Quando eu olhei para o fosso escuro em que Mateus queria me enfiar, minha barriga deu um nó. Veja, eu não sou o mais corajoso dos homens, você já deve ter percebido. Achei que meu ápice de heroísmo tinha sido encarar o demônio na casa de Pat, e realmente até aquele ponto eu acho que foi mesmo. Quando sei agora de toda a história que vivi, vejo que encarar um poço escuro seria o menor dos meus problemas, mas naquele momento me parecia uma jornada certa para algum estranho inferno.

Mateus se divertiu com o meu medo pungente.

— Pode ir primeiro — ele disse, com aquele tom provocativo que passei a odiar.

Eu titubeei um passo.

— Deixe que eu vou — Pat falou, sem paciência para rodeios.

— Não — eu me intrometi na frente dela. Era um cavalheiro, e não deixaria que Pat fosse a primeira a ser comida pela aterrorizante morte que nos aguardava fosso abaixo, então liderei a descida.

Chegamos à porta alguns degraus mais abaixo, no absoluto breu, e Mateus interviu de novo.

— Aí na parede tem outro interruptor. Esse é pra funcionar.

Tateei no escuro, sentindo os veios de barro rasparem pelas minhas digitais, até encontrar uma caixinha de plástico sólida na parede. Apertei o interruptor.

Acendeu-se uma luzinha amarela do lado de dentro do armazém, desenhando a porta em uma silhueta escura. Mateus pediu que eu a abrisse.

Ela já estava entreaberta, mas mesmo assim puxei a maçaneta. Quando tracionei, a porta não saiu do lugar.

— Está emperrada — eu disse.

— Essa maldição! — Mateus protestou, como se já não soubesse disso.

— Puxe com mais força, Mercúrio — Pat orientou-me.

— Com mais força eu arranco a porta fora! — eu exclamei, indignado.

— Deixe eu ir aí — Mateus pediu, e abrimos espaço para ele.

Foi como se uma mágica acontecesse. Mateus tracionou a porta um pouco para cima e abriu como se abrisse um pote de margarina. Pat não se conteve em manifestar os seus elogios.

— Esses brações aí tem que servir de alguma coisa, né Mateus?

Contraí a mandíbula tão intensamente que poderia ter fraturado toda a arcada dentária.

— É só o jeito — ele prestou-se a ser humilde. — As armas ficam ali, colocadas na pare...

Algo fez Mateus parar. Imediatamente eu congelei também.

— O que é...

Ouvi um barulho de algo ganindo lá dentro, e comecei a preparar uma brilhante fuga escada acima. De repente, uma sombra avançou e saltou em cima do Mateus, e o garoto estatelou-se de bunda no chão de terra batida. Eu repreendi um grito, para não passar vergonha. Pat abriu espaço.

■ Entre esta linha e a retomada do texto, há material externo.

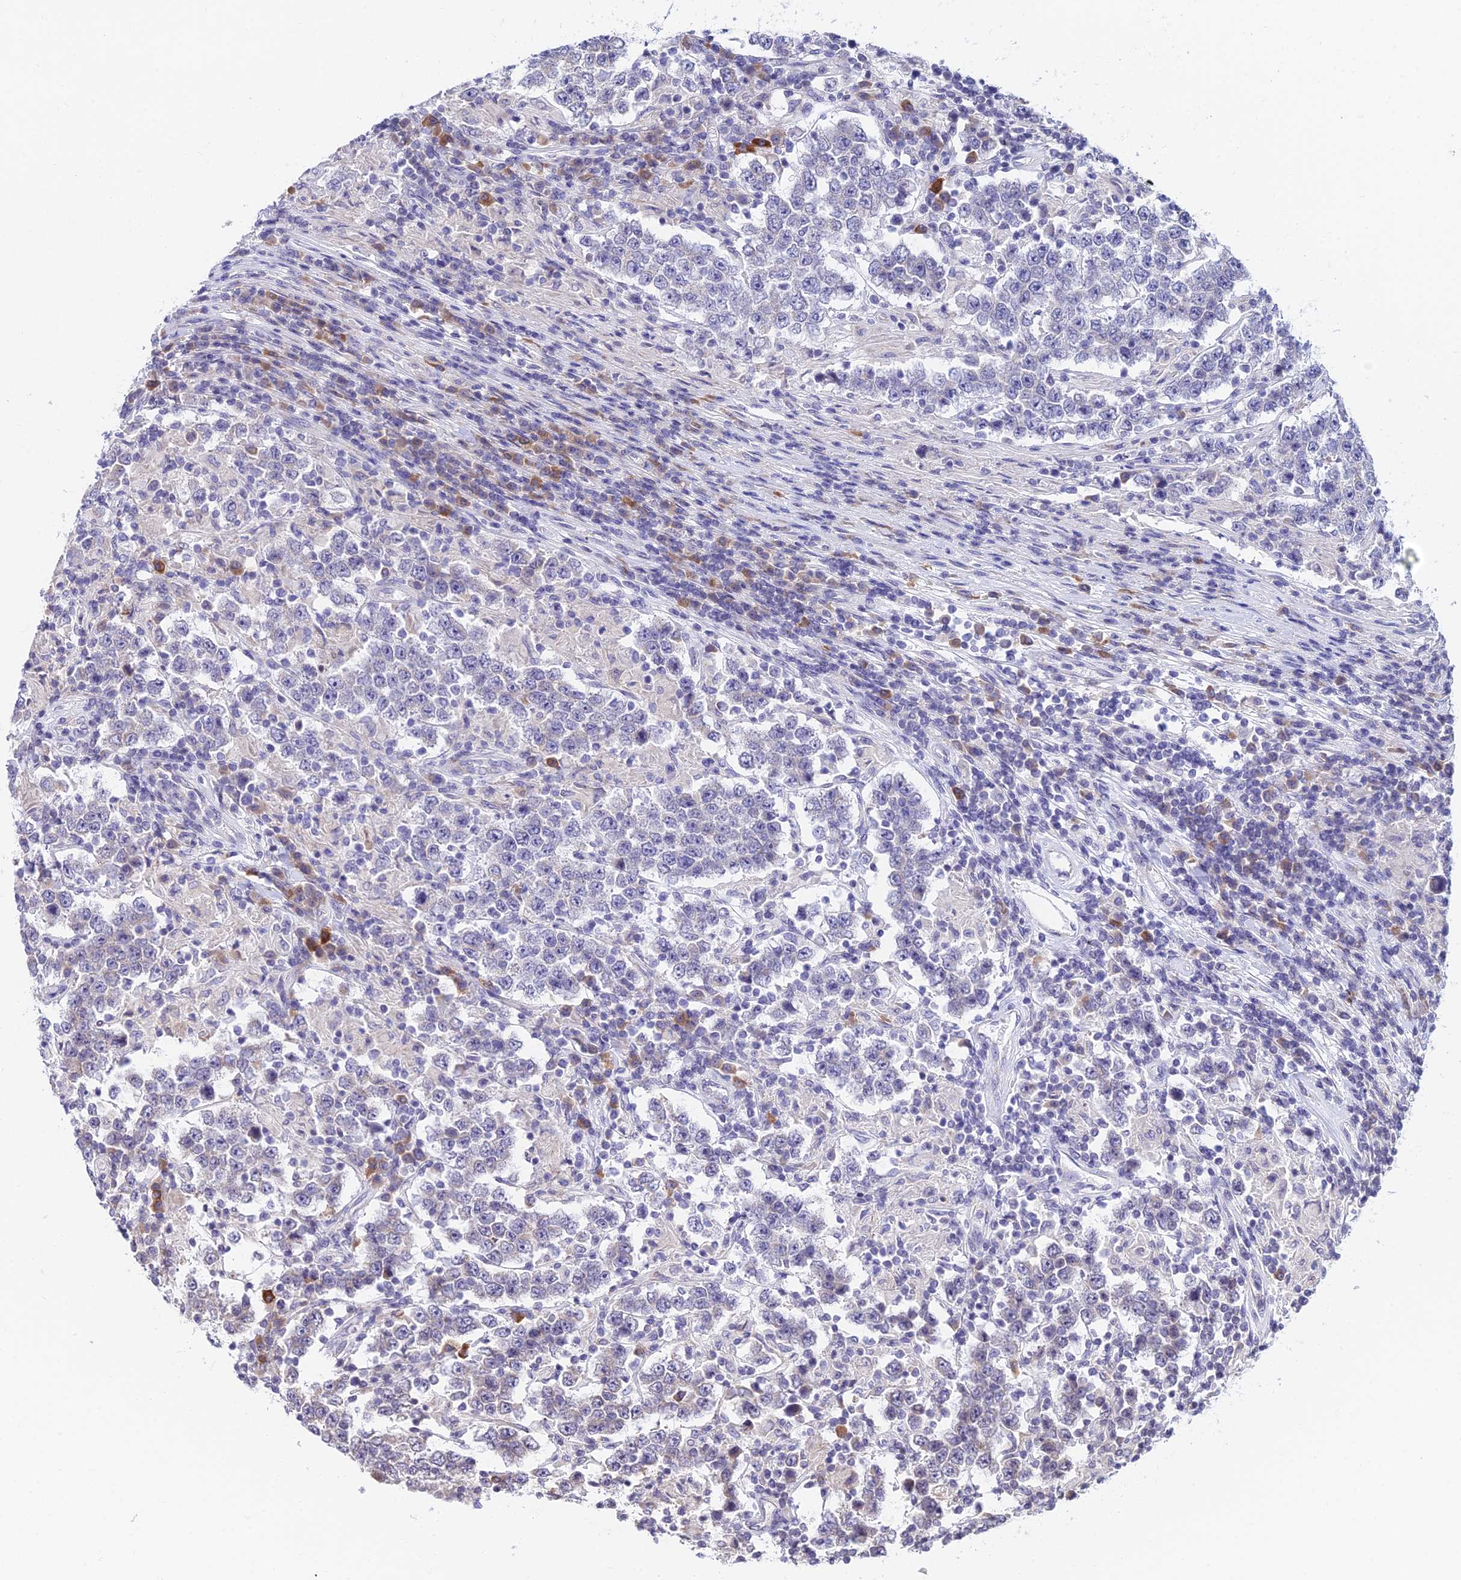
{"staining": {"intensity": "negative", "quantity": "none", "location": "none"}, "tissue": "testis cancer", "cell_type": "Tumor cells", "image_type": "cancer", "snomed": [{"axis": "morphology", "description": "Normal tissue, NOS"}, {"axis": "morphology", "description": "Urothelial carcinoma, High grade"}, {"axis": "morphology", "description": "Seminoma, NOS"}, {"axis": "morphology", "description": "Carcinoma, Embryonal, NOS"}, {"axis": "topography", "description": "Urinary bladder"}, {"axis": "topography", "description": "Testis"}], "caption": "High magnification brightfield microscopy of embryonal carcinoma (testis) stained with DAB (3,3'-diaminobenzidine) (brown) and counterstained with hematoxylin (blue): tumor cells show no significant expression. (Brightfield microscopy of DAB immunohistochemistry (IHC) at high magnification).", "gene": "CDNF", "patient": {"sex": "male", "age": 41}}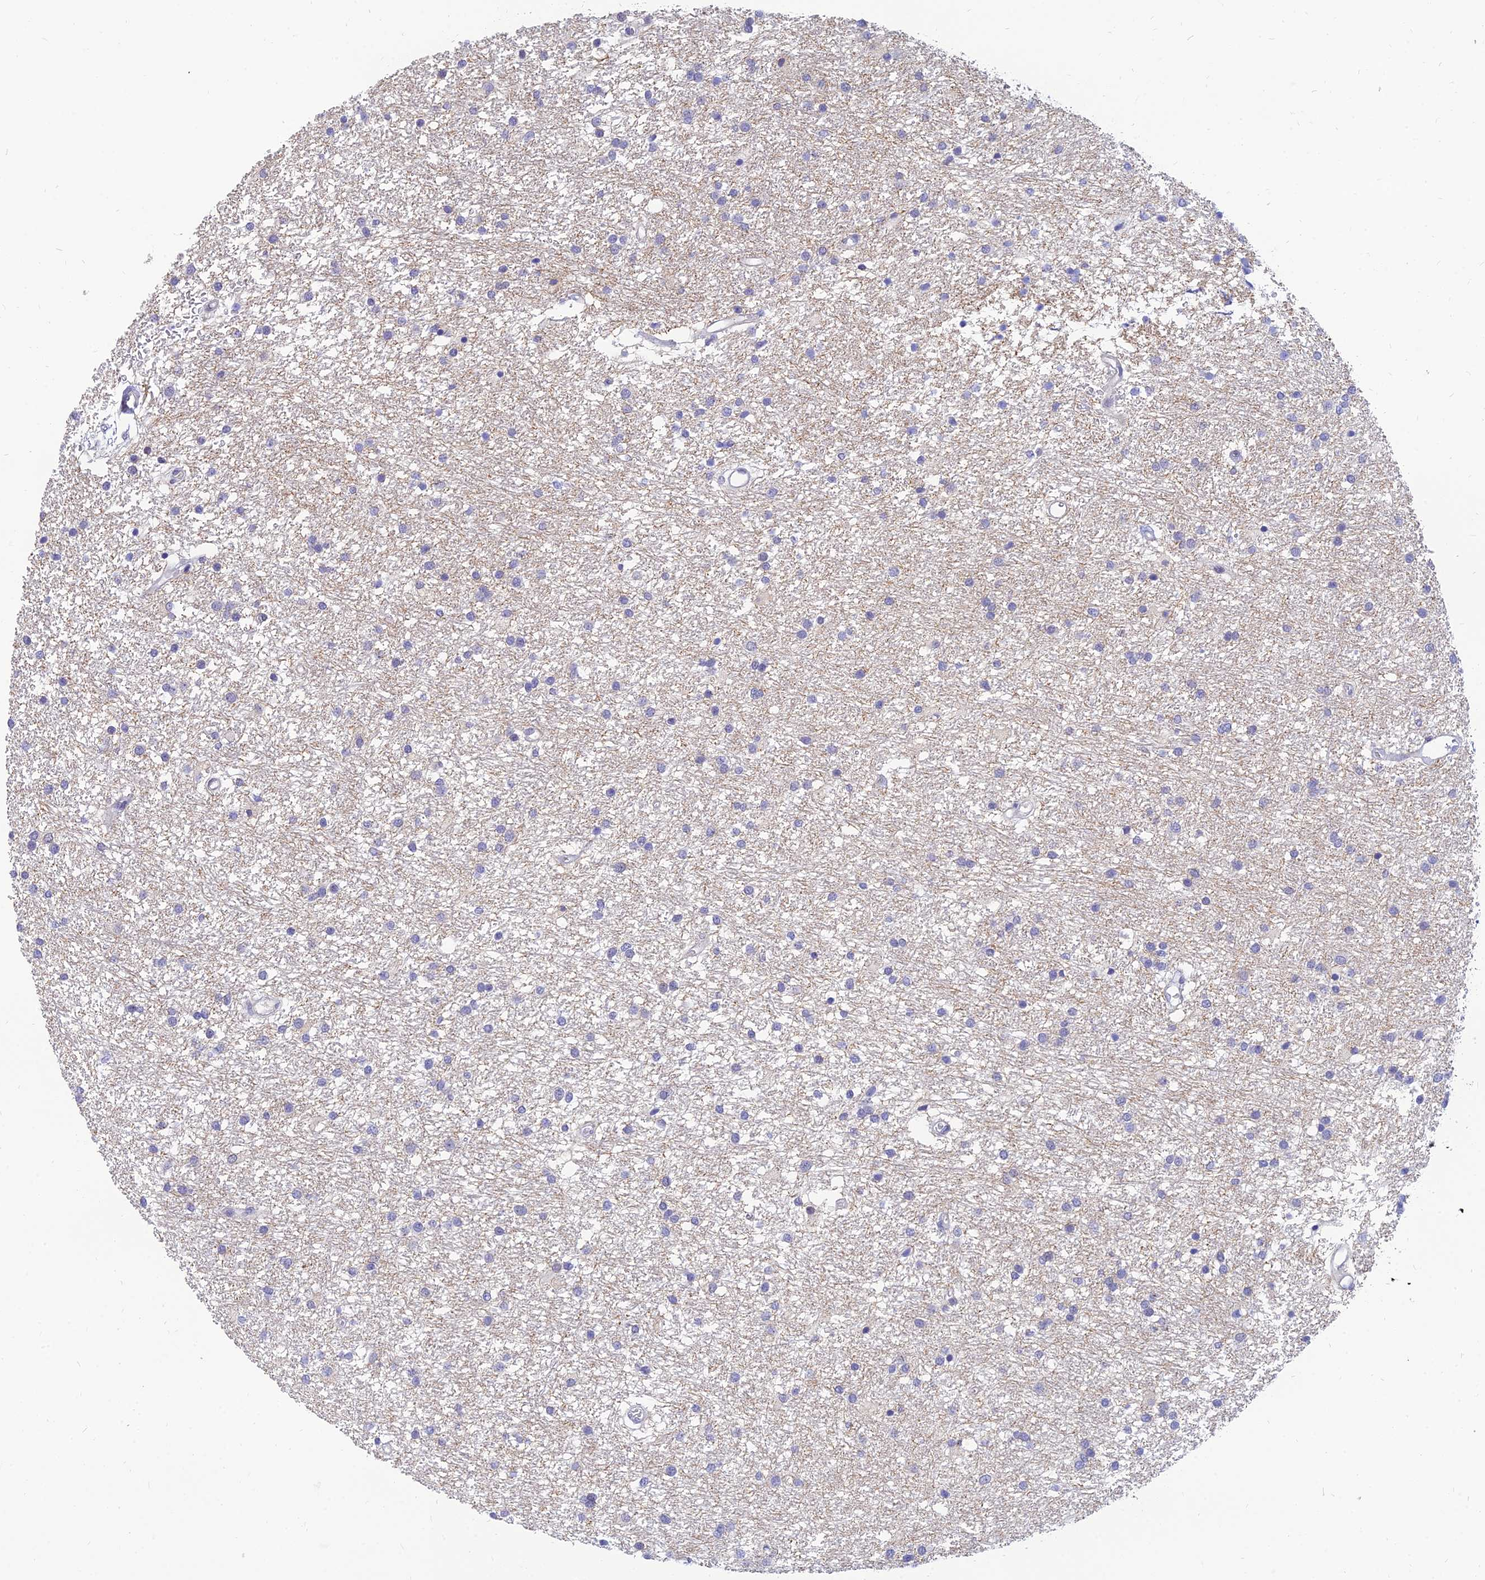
{"staining": {"intensity": "negative", "quantity": "none", "location": "none"}, "tissue": "glioma", "cell_type": "Tumor cells", "image_type": "cancer", "snomed": [{"axis": "morphology", "description": "Glioma, malignant, High grade"}, {"axis": "topography", "description": "Brain"}], "caption": "Human high-grade glioma (malignant) stained for a protein using immunohistochemistry demonstrates no positivity in tumor cells.", "gene": "TMEM161B", "patient": {"sex": "male", "age": 77}}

Era um cachorro lindo, de pelo branco com rajadas de marrom e preto, e dois olhos azuis foscos meio apagados. Ele ficou com as patas dianteiras sobre o tórax de Mateus, e o garoto, desarmado de toda a compostura, deitou no chão para receber o carinho de quem tanto sentia falta. O cão lambeu-lhe o rosto, a boca e os olhos, e Mateus acariciou-lhe a orelha.

— Ah, o meu Saltador! O meu Saltador não foi embora! O meu Saltador tá aqui! O pai veio te buscar, Hopper. Sim, o pai tá aqui, e veio aqui pra salvar você.

E, quando levantou, pela primeira vez desde que eu o conheci, vi Mateus abrir um sorriso.